2002 yılıyla 2019 yılları arasındaki durumu karşılaştıralım. Türkiye’nin nüfusu 2002 yılında 69 milyon kişi başına milli hâsıla ise yıllık 4000 TL. 2019 da nüfus 83 milyon, kişi başı milli hâsıla ise yıllık 52 bin TL civarı. Yani nüfus yüzde 12 civarı artmışken gayri safi milli hâsıla ise 12 kat yani yüzde 1200 artmış. Sömürgeleştirilmiş olan mazlum İslam coğrafyaları hariç, dünyanın diğer yerlerinde de durum bundan kat kat daha iyidir.

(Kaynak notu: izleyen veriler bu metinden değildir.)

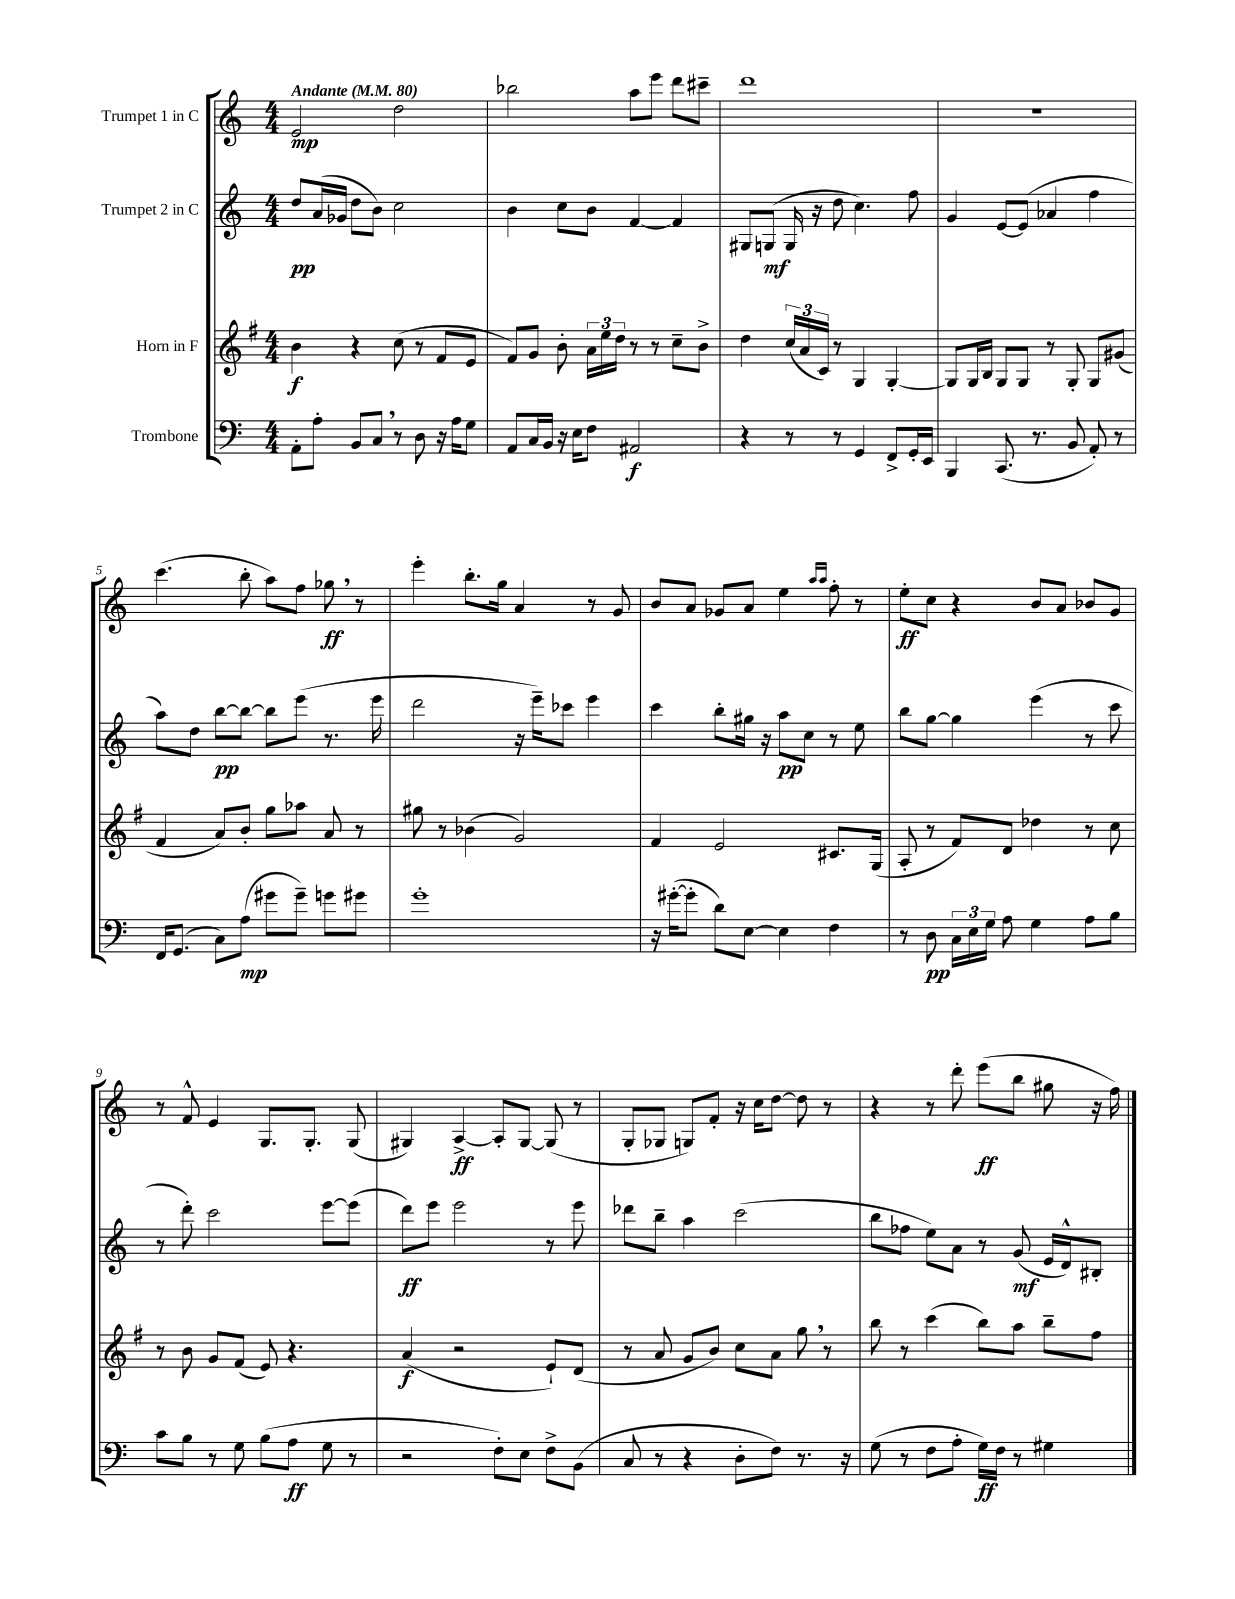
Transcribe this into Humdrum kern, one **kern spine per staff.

**kern	**dynam	**kern	**dynam	**kern	**dynam	**kern	**dynam
*part4	*part4	*part3	*part3	*part2	*part2	*part1	*part1
*staff4	*staff4	*staff3	*staff3	*staff2	*staff2	*staff1	*staff1
*I"Trombone	*	*I"Horn in F	*	*I"Trumpet 2 in C	*	*I"Trumpet 1 in C	*
*clefF4	*	*clefG2	*	*clefG2	*	*clefG2	*
*k[]	*	*k[f#]	*	*k[]	*	*k[]	*
*M4/4	*	*M4/4	*	*M4/4	*	*M4/4	*
*MM80	*	*MM80	*	*MM80	*	*MM80	*
=1	=1	=1	=1	=1	=1	=1	=1
!	!	!	!	!	!	!LO:TX:a:B:t=Andante	!
8AA'\L	.	4b\	f	8dd/L	pp	2e/	mp
8A'\J	.	.	.	(16a/L	.	.	.
.	.	.	.	16g-X/JJ	.	.	.
8BB/L	.	4r	.	8dd\L	.	.	.
8C,/J	.	.	.	8b\J)	.	.	.
8r	.	(8cc\	.	2cc\	.	2dd\	.
8D\	.	8r	.	.	.	.	.
16r	.	8f#/L	.	.	.	.	.
16A\KL	.	.	.	.	.	.	.
8G\J	.	8e/J	.	.	.	.	.
=2	=2	=2	=2	=2	=2	=2	=2
8AA/L	.	8f#/L)	.	4b\	.	2bb-X\	.
16C/L	.	8g/J	.	.	.	.	.
16BB/JJ	.	.	.	.	.	.	.
16r	.	8b'\	.	8cc\L	.	.	.
16E\KL	.	.	.	.	.	.	.
8F\J	.	24a\LL	.	8b\J	.	.	.
.	.	24ee\	.	.	.	.	.
.	.	24dd\JJ	.	.	.	.	.
2AA#X/	f	8r	.	[4f/	.	8aa\L	.
.	.	8r	.	.	.	8eee\J	.
.	.	8cc~\L	.	4f/]	.	8ddd\L	.
.	.	8b^\J	.	.	.	8ccc#X~\J	.
=3	=3	=3	=3	=3	=3	=3	=3
4r	.	4dd\	.	8G#X/L	.	1ddd	.
.	.	.	.	(8Gn/J	mf	.	.
8r	.	(24cc/LL	.	16G/	.	.	.
.	.	24a/	.	.	.	.	.
.	.	.	.	16r	.	.	.
.	.	24c/JJ)	.	.	.	.	.
8r	.	8r	.	8dd\	.	.	.
4GG/	.	4G/	.	4.cc\)	.	.	.
8FF^/L	.	[4G'/	.	.	.	.	.
16GG'/L	.	.	.	8ff\	.	.	.
16EE/JJ	.	.	.	.	.	.	.
=4	=4	=4	=4	=4	=4	=4	=4
4BBB/	.	8G/L]	.	4g/	.	1r	.
.	.	16G/L	.	.	.	.	.
.	.	16B/JJ	.	.	.	.	.
(8.CC/	.	8G/L	.	[8e/L	.	.	.
.	.	8G/J	.	(8e/J]	.	.	.
8.r	.	.	.	.	.	.	.
.	.	8r	.	4a-X/	.	.	.
8BB/	.	8G'/	.	.	.	.	.
8AA'/)	.	8G/L	.	4ff\	.	.	.
8r	.	(8g#X/J	.	.	.	.	.
!!LO:LB:g=z
=5	=5	=5	=5	=5	=5	=5	=5
16FF/KL	.	4f#/	.	8aa\L)	.	(4.ccc\	.
(8.GG/J	.	.	.	.	.	.	.
.	.	.	.	8dd\J	.	.	.
8C\L)	.	8a/L)	.	[8bb\L	pp	.	.
(8A\J	mp	8b'/J	.	8bb\J_	.	8bb'\	.
8g#X\L	.	8gg\L	.	8bb\L]	.	8aa\L)	.
8g#~\J)	.	8aa-X\J	.	(8eee\J	.	8ff\J	.
8gn\L	.	8a/	.	8.r	.	8gg-X,\	ff
8g#X\J	.	8r	.	.	.	8r	.
.	.	.	.	16eee\	.	.	.
=6	=6	=6	=6	=6	=6	=6	=6
1g'	.	8gg#X\	.	2ddd\	.	4eee'\	.
.	.	8r	.	.	.	.	.
.	.	(4b-X\	.	.	.	8.bb'\L	.
.	.	.	.	.	.	16gg\Jk	.
.	.	2g/)	.	16r	.	4a/	.
.	.	.	.	16eee~\KL)	.	.	.
.	.	.	.	8ccc-X\J	.	.	.
.	.	.	.	4eee\	.	8r	.
.	.	.	.	.	.	8g/	.
=7	=7	=7	=7	=7	=7	=7	=7
16r	.	4f#/	.	4ccc\	.	8b/L	.
([16g#X'\KL	.	.	.	.	.	.	.
8g#'\J]	.	.	.	.	.	8a/J	.
8d\L)	.	2e/	.	8bb'\L	.	8g-X/L	.
[8E\J	.	.	.	16gg#X\Jk	.	8a/J	.
.	.	.	.	16r	.	.	.
4E\]	.	.	.	8aa\L	pp	4ee\	.
.	.	.	.	8cc\J	.	.	.
.	.	.	.	.	.	16qqaa/LL	.
.	.	.	.	.	.	16qqaa/JJ	.
4F\	.	8.c#X/L	.	8r	.	8ff'\	.
.	.	.	.	8ee\	.	8r	.
.	.	(16G/Jk	.	.	.	.	.
=8	=8	=8	=8	=8	=8	=8	=8
8r	.	8A'/	.	8bb\L	.	8ee'\L	ff
8D\	pp	8r	.	[8gg\J	.	8cc\J	.
24C\LL	.	8f#/L)	.	4gg\]	.	4r	.
24E\	.	.	.	.	.	.	.
24G\JJ	.	.	.	.	.	.	.
8A\	.	8d/J	.	.	.	.	.
4G\	.	4dd-X\	.	(4eee\	.	8b/L	.
.	.	.	.	.	.	8a/J	.
8A\L	.	8r	.	8r	.	8b-X/L	.
8B\J	.	8cc\	.	8ccc\	.	8g/J	.
!!LO:LB:g=z
=9	=9	=9	=9	=9	=9	=9	=9
8c\L	.	8r	.	8r	.	8r	.
8B\J	.	8b\	.	8ddd'\)	.	8f^^/	.
8r	.	8g/L	.	2ccc\	.	4e/	.
8G\	.	(8f#/J	.	.	.	.	.
(8B\L	.	8e/)	.	.	.	8.G/L	.
8A\J	ff	4.r	.	.	.	.	.
.	.	.	.	.	.	8.G'/J	.
8G\	.	.	.	[8eee\L	.	.	.
8r	.	.	.	(8eee\J]	.	(8G/	.
=10	=10	=10	=10	=10	=10	=10	=10
2r	.	(4a/	f	8ddd\L)	ff	4G#X/)	.
.	.	.	.	8eee\J	.	.	.
.	.	2r	.	2eee\	.	[4A^/	ff
8F'\L)	.	.	.	.	.	8A'/L]	.
8E\J	.	.	.	.	.	[8G#/J	.
8F^\L	.	8e`/L)	.	8r	.	(8G#/]	.
(8BB\J	.	(8d/J	.	8eee\	.	8r	.
=11	=11	=11	=11	=11	=11	=11	=11
8C/	.	8r	.	8ddd-X\L	.	8G'/L	.
8r	.	8a/	.	8bb~\J	.	8G-X/J	.
4r	.	8g/L	.	4aa\	.	8Gn/L)	.
.	.	8b/J)	.	.	.	8f'/J	.
8D'\L	.	8cc\L	.	(2ccc\	.	16r	.
.	.	.	.	.	.	16cc\KL	.
8F\J)	.	8a\J	.	.	.	[8dd\J	.
8.r	.	8gg,\	.	.	.	8dd\]	.
.	.	8r	.	.	.	8r	.
16r	.	.	.	.	.	.	.
=12	=12	=12	=12	=12	=12	=12	=12
(8G\	.	8bb\	.	8bb\L	.	4r	.
8r	.	8r	.	8ff-X\J	.	.	.
8F\L	.	(4ccc\	.	8ee\L)	.	8r	.
8A'\J	.	.	.	8a\J	.	8ddd'\	.
16G\LL)	ff	8bb\L)	.	8r	.	(8eee\L	ff
16F\JJ	.	.	.	.	.	.	.
8r	.	8aa\J	.	(8g/	mf	8bb\J	.
4G#X\	.	8bb~\L	.	16e/LL	.	8gg#X\	.
.	.	.	.	16d^^/J)	.	.	.
.	.	8ff#\J	.	8B#X'/J	.	16r	.
.	.	.	.	.	.	16ff\)	.
==	==	==	==	==	==	==	==
*-	*-	*-	*-	*-	*-	*-	*-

Yani kısacası, fakirlik korkusuyla insanları nüfus kıyımına ikna eden küresel derin güçler, yalan söylüyorlar. Özellikle dünya 7 milyar insanı taşıyamaz, besleyemez diyerek, insanlığı bir milyara düşürme planları yapan paragöz zalimler, gayretullaha dokundukları anda belalarını bulacaklar.
Küresel karanlık baronların hesapları tutmayacaktır. Bu kâinatın bir sahibi var. O dünyaya her yeni bir canlı gönderdiği zaman rızkını da beraber göndermektedir. Başta Afrika olmak üzere, dünyanın mazlum coğrafyalarında insanların aç kalması, muhtaç ve fakir düşmesi, dünyada rızık eksikliğinden değil, mazlumların rızıklarının zalimler tarafından çalınması veya gasp edilmesi sebebiyledir.
Başka bir deyimle dünyadaki ekonomik çıkmazların sebebi, fakirlerin değil, paragöz, kapitalist, dünyaperest zalimlerin gözlerinin doyurulamamasıdır. Bu paragöz zalimler; eğer gözleri ve gönüllerini doyurmak istiyorlarsa, İslâm’a dönüp ilahi taksime, rıza göstersinler, tamamdır. Aksi halde Karun misali dünyada zillete, ukbada cehenneme mahkûm olacaklardır.